つまり認知症などになった自分自身の面倒を見てくれる方を選定し、その方に生活の補助やお金の管理などを委任することになります。 

任意後見契約は公証人が作成した公正証書によって契約が締結できます。契約後に認知症などで本人の判断能力が低下した場合、家庭裁判所が選任する任意後見監督人の監督のもと、本人に代わって契約することで任意後見制度が適用となります。適用されると任意後見人による生活の支援や財産の管理が可能となります。 

任意後見人になれない人とは 

任意後見人は親族だけでなく、知人や友人なども可能で、任意後見契約が締結できます。しかし以下の項目に該当する方は、生活の支援に対して不安要素があるため、任意後見人にはなれません。 

1. 未成年者 
2. 家庭裁判所で解任された法定代理人や保佐人、補助人など 
3. 破産している方 
4. 委任者との関係性が分からない方 
5. 委任者に対し訴訟した者、または訴訟に関係した配偶者、直系血族者 
6. 不正な行為や任意後見人に適さない事由がある方 

任意後見契約を進めるための手順とは 

任意後見契約を締結するまでの流れは以下のとおりです。 

1. 受任者の選定 
2. 公証人が任意後見契約案を作成 
3. 任意後見契約の締結 
4. 公証人役場より登記申請 
5. 登記完了 

委任者は受任者の選定を行います。誰に依頼するかを決めた後、受任者へ相談し承諾をもらいましょう。受任者が拒否した場合、新たな受任者を探すことになります。 

受任者より承諾をもらった後は、公証人役場にて、公証人が任意後見契約案を作成してくれます。その際に、委任者は「印鑑証明書」「本人確認書類」「戸籍謄本」「住民票」が必要です。また受任者も「印鑑証明書」「本人確認書類」「住民票」を用意しなければなりませんので、注意しましょう。 

公証人が作成した案に同意し、任意後見契約の締結が完了した後は、公証人が法務局へ登記申請します。登記が完了すれば、登記事項証明書の交付を受けることができ、「自分が代理権をもった任意後見人」と証明することが可能となります。 

任意後見契約で失敗しないためにはどうすればよいか 

任意後見契約は一度選任をすると、安易に受任者の変更や解任はできません。手間と労力を費やしてしまうので注意が必要です。 

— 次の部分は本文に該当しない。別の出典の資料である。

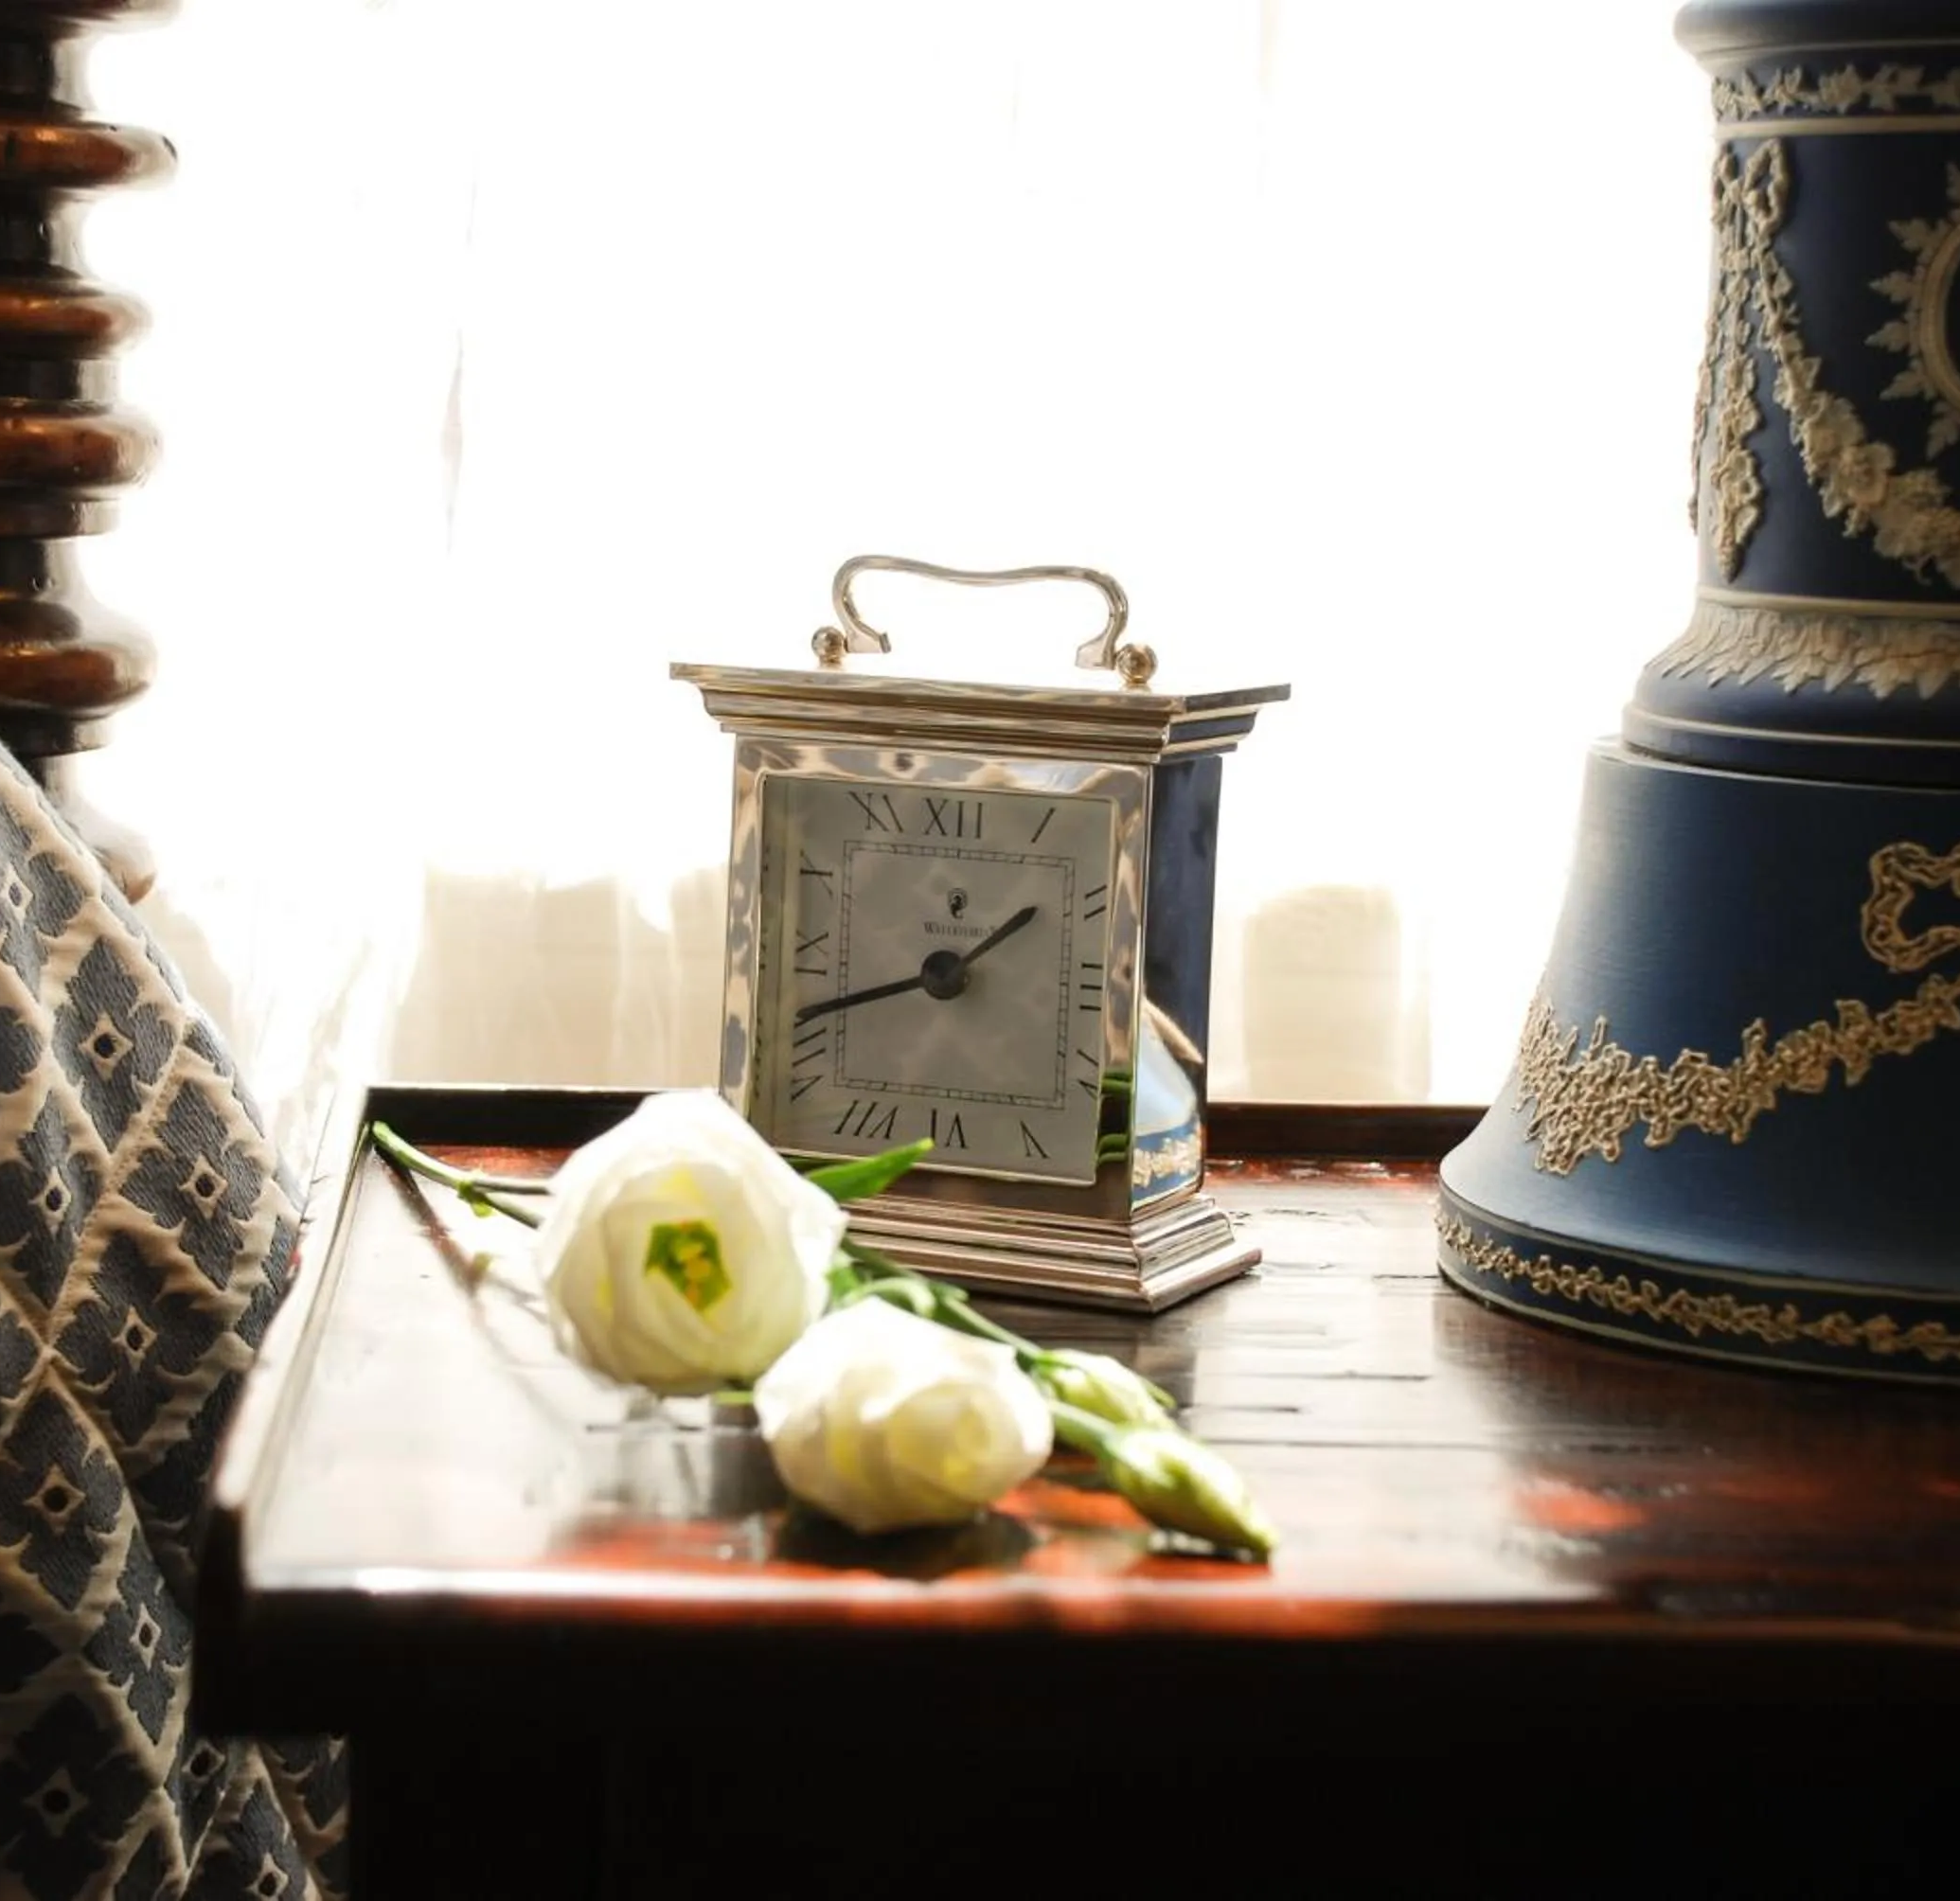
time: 1:41
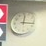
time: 12:16
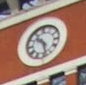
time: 10:28
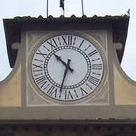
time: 10:32
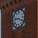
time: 9:20
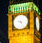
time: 9:26
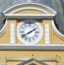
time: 1:39
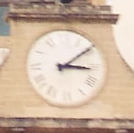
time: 3:09
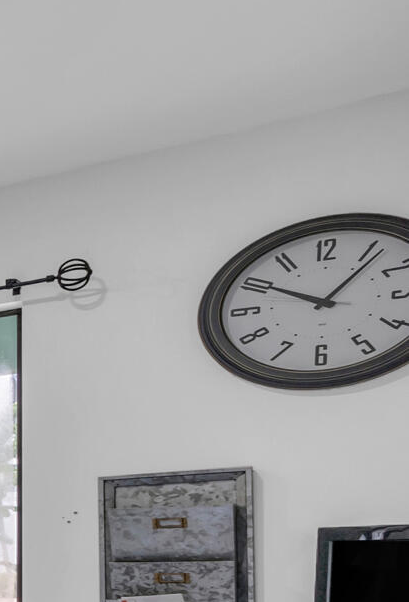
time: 10:06
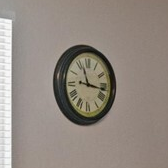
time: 11:16
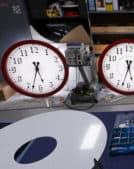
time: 5:33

また委任者の判断能力が不十分な状態になってから、受任者が委任者の財産を勝手に引き出したりする事例もあります。委任者はすでに判断能力がないため、その状況がわからない状態です。委任者が望んでいないことを受任者が勝手に行うことがあるため、任意後見契約を締結する受任者は慎重に選ばなければなりません。必ず自身が信用できる方と任意後見契約を締結するようにしましょう。 

まとめ 

任意後見契約の内容や流れ、注意点を解説してきました。将来認知症などになったときは、自身の生活や財産の管理は不安になる方も多いでしょう。そのときに備えて、今のうちに任意後見契約を検討してみてはいかがでしょうか。 

しかし受任者を適切に選ばないと自身の生活どころか、財産を失うことにもなりかねません。そのため信頼できる方と任意後見契約を締結するようにしましょう。